Work required
Restate the following entries exactly, including every line.

'''

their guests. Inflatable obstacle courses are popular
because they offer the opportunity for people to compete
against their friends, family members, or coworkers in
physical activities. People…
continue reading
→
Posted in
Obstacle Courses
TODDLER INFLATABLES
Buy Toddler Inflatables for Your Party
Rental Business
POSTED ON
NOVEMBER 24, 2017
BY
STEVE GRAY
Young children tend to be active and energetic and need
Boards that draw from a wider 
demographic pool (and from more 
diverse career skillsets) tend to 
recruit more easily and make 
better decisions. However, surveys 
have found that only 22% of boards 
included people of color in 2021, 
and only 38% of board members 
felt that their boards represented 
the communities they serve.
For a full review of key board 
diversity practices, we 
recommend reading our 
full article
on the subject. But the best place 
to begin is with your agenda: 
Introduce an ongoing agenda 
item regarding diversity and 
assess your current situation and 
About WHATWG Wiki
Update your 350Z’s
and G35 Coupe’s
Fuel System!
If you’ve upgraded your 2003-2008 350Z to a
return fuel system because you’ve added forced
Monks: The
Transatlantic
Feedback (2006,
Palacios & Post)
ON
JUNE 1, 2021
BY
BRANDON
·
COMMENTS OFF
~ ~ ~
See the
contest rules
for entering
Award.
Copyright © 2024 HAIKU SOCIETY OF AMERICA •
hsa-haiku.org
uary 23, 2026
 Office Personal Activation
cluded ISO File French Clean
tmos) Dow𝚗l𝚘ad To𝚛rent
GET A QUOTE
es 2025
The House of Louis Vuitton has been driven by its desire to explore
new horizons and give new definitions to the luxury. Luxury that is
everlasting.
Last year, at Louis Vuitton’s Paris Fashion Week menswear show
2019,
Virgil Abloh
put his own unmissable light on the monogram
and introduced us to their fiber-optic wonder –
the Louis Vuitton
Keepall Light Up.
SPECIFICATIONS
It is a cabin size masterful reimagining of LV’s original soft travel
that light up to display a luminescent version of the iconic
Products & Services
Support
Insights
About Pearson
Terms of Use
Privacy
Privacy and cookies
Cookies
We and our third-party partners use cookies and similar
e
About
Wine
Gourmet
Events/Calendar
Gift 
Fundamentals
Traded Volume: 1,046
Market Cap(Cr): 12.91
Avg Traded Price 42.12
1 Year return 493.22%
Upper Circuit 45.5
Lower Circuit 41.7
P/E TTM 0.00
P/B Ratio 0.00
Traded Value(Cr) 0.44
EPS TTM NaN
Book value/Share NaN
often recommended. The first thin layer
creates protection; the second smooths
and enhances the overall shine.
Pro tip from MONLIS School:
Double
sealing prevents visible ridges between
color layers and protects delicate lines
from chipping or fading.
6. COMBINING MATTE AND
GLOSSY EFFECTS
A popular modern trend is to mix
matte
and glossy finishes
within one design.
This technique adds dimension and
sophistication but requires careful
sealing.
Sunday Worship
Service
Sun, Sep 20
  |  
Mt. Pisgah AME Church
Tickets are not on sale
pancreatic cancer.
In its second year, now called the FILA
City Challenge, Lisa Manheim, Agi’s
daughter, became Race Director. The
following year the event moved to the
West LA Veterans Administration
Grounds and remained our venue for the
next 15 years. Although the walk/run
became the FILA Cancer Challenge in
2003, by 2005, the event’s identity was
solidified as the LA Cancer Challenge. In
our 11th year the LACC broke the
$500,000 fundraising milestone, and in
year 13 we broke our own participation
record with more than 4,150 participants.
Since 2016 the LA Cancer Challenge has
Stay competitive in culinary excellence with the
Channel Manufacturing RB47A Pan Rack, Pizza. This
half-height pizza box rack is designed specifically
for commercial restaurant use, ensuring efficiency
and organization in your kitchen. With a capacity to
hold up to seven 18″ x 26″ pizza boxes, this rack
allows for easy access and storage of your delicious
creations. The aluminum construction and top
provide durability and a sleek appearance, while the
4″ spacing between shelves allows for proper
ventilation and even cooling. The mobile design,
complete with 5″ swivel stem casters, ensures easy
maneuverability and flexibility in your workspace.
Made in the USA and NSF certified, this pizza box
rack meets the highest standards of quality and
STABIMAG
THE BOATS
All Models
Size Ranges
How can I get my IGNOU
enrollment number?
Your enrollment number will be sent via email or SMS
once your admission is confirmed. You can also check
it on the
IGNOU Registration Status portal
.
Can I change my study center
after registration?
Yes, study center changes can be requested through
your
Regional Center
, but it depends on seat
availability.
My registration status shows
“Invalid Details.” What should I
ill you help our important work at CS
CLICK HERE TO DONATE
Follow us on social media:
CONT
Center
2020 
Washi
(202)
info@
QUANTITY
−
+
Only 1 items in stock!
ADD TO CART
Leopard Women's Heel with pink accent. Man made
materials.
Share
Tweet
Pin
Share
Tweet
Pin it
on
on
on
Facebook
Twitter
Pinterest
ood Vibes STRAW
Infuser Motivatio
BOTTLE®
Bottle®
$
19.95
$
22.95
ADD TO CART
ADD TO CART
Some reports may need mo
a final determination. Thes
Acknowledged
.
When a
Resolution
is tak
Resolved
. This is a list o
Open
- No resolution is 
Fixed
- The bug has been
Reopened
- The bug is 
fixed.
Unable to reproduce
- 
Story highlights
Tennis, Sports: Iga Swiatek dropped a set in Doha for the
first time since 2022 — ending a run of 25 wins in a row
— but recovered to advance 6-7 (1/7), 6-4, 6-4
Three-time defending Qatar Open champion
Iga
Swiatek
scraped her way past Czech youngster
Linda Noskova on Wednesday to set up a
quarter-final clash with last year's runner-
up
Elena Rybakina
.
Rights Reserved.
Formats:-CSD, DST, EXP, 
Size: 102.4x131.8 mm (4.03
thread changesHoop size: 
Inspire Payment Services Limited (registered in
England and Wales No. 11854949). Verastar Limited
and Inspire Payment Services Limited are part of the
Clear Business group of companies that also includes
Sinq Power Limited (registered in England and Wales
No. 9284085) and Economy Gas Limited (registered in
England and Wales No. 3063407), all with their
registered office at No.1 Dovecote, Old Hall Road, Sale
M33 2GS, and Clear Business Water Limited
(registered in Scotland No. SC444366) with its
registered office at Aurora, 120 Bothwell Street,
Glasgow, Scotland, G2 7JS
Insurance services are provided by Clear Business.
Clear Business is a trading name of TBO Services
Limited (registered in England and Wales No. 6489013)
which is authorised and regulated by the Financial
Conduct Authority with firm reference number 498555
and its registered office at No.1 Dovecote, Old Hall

'''

Task response
their guests. Inflatable obstacle courses are popular
because they offer the opportunity for people to compete
against their friends, family members, or coworkers in
physical activities. People…
continue reading
→
Posted in
Obstacle Courses
TODDLER INFLATABLES
Buy Toddler Inflatables for Your Party
Rental Business
POSTED ON
NOVEMBER 24, 2017
BY
STEVE GRAY
Young children tend to be active and energetic and need
Boards that draw from a wider 
demographic pool (and from more 
diverse career skillsets) tend to 
recruit more easily and make 
better decisions. However, surveys 
have found that only 22% of boards 
included people of color in 2021, 
and only 38% of board members 
felt that their boards represented 
the communities they serve.
For a full review of key board 
diversity practices, we 
recommend reading our 
full article
on the subject. But the best place 
to begin is with your agenda: 
Introduce an ongoing agenda 
item regarding diversity and 
assess your current situation and 
About WHATWG Wiki
Update your 350Z’s
and G35 Coupe’s
Fuel System!
If you’ve upgraded your 2003-2008 350Z to a
return fuel system because you’ve added forced
Monks: The
Transatlantic
Feedback (2006,
Palacios & Post)
ON
JUNE 1, 2021
BY
BRANDON
·
COMMENTS OFF
~ ~ ~
See the
contest rules
for entering
Award.
Copyright © 2024 HAIKU SOCIETY OF AMERICA •
hsa-haiku.org
uary 23, 2026
 Office Personal Activation
cluded ISO File French Clean
tmos) Dow𝚗l𝚘ad To𝚛rent
GET A QUOTE
es 2025
The House of Louis Vuitton has been driven by its desire to explore
new horizons and give new definitions to the luxury. Luxury that is
everlasting.
Last year, at Louis Vuitton’s Paris Fashion Week menswear show
2019,
Virgil Abloh
put his own unmissable light on the monogram
and introduced us to their fiber-optic wonder –
the Louis Vuitton
Keepall Light Up.
SPECIFICATIONS
It is a cabin size masterful reimagining of LV’s original soft travel
that light up to display a luminescent version of the iconic
Products & Services
Support
Insights
About Pearson
Terms of Use
Privacy
Privacy and cookies
Cookies
We and our third-party partners use cookies and similar
e
About
Wine
Gourmet
Events/Calendar
Gift 
Fundamentals
Traded Volume: 1,046
Market Cap(Cr): 12.91
Avg Traded Price 42.12
1 Year return 493.22%
Upper Circuit 45.5
Lower Circuit 41.7
P/E TTM 0.00
P/B Ratio 0.00
Traded Value(Cr) 0.44
EPS TTM NaN
Book value/Share NaN
often recommended. The first thin layer
creates protection; the second smooths
and enhances the overall shine.
Pro tip from MONLIS School:
Double
sealing prevents visible ridges between
color layers and protects delicate lines
from chipping or fading.
6. COMBINING MATTE AND
GLOSSY EFFECTS
A popular modern trend is to mix
matte
and glossy finishes
within one design.
This technique adds dimension and
sophistication but requires careful
sealing.
Sunday Worship
Service
Sun, Sep 20
  |  
Mt. Pisgah AME Church
Tickets are not on sale
pancreatic cancer.
In its second year, now called the FILA
City Challenge, Lisa Manheim, Agi’s
daughter, became Race Director. The
following year the event moved to the
West LA Veterans Administration
Grounds and remained our venue for the
next 15 years. Although the walk/run
became the FILA Cancer Challenge in
2003, by 2005, the event’s identity was
solidified as the LA Cancer Challenge. In
our 11th year the LACC broke the
$500,000 fundraising milestone, and in
year 13 we broke our own participation
record with more than 4,150 participants.
Since 2016 the LA Cancer Challenge has
Stay competitive in culinary excellence with the
Channel Manufacturing RB47A Pan Rack, Pizza. This
half-height pizza box rack is designed specifically
for commercial restaurant use, ensuring efficiency
and organization in your kitchen. With a capacity to
hold up to seven 18″ x 26″ pizza boxes, this rack
allows for easy access and storage of your delicious
creations. The aluminum construction and top
provide durability and a sleek appearance, while the
4″ spacing between shelves allows for proper
ventilation and even cooling. The mobile design,
complete with 5″ swivel stem casters, ensures easy
maneuverability and flexibility in your workspace.
Made in the USA and NSF certified, this pizza box
rack meets the highest standards of quality and
STABIMAG
THE BOATS
All Models
Size Ranges
How can I get my IGNOU
enrollment number?
Your enrollment number will be sent via email or SMS
once your admission is confirmed. You can also check
it on the
IGNOU Registration Status portal
.
Can I change my study center
after registration?
Yes, study center changes can be requested through
your
Regional Center
, but it depends on seat
availability.
My registration status shows
“Invalid Details.” What should I
ill you help our important work at CS
CLICK HERE TO DONATE
Follow us on social media:
CONT
Center
2020 
Washi
(202)
info@
QUANTITY
−
+
Only 1 items in stock!
ADD TO CART
Leopard Women's Heel with pink accent. Man made
materials.
Share
Tweet
Pin
Share
Tweet
Pin it
on
on
on
Facebook
Twitter
Pinterest
ood Vibes STRAW
Infuser Motivatio
BOTTLE®
Bottle®
$
19.95
$
22.95
ADD TO CART
ADD TO CART
Some reports may need mo
a final determination. Thes
Acknowledged
.
When a
Resolution
is tak
Resolved
. This is a list o
Open
- No resolution is 
Fixed
- The bug has been
Reopened
- The bug is 
fixed.
Unable to reproduce
- 
Story highlights
Tennis, Sports: Iga Swiatek dropped a set in Doha for the
first time since 2022 — ending a run of 25 wins in a row
— but recovered to advance 6-7 (1/7), 6-4, 6-4
Three-time defending Qatar Open champion
Iga
Swiatek
scraped her way past Czech youngster
Linda Noskova on Wednesday to set up a
quarter-final clash with last year's runner-
up
Elena Rybakina
.
Rights Reserved.
Formats:-CSD, DST, EXP, 
Size: 102.4x131.8 mm (4.03
thread changesHoop size: 
Inspire Payment Services Limited (registered in
England and Wales No. 11854949). Verastar Limited
and Inspire Payment Services Limited are part of the
Clear Business group of companies that also includes
Sinq Power Limited (registered in England and Wales
No. 9284085) and Economy Gas Limited (registered in
England and Wales No. 3063407), all with their
registered office at No.1 Dovecote, Old Hall Road, Sale
M33 2GS, and Clear Business Water Limited
(registered in Scotland No. SC444366) with its
registered office at Aurora, 120 Bothwell Street,
Glasgow, Scotland, G2 7JS
Insurance services are provided by Clear Business.
Clear Business is a trading name of TBO Services
Limited (registered in England and Wales No. 6489013)
which is authorised and regulated by the Financial
Conduct Authority with firm reference number 498555
and its registered office at No.1 Dovecote, Old Hall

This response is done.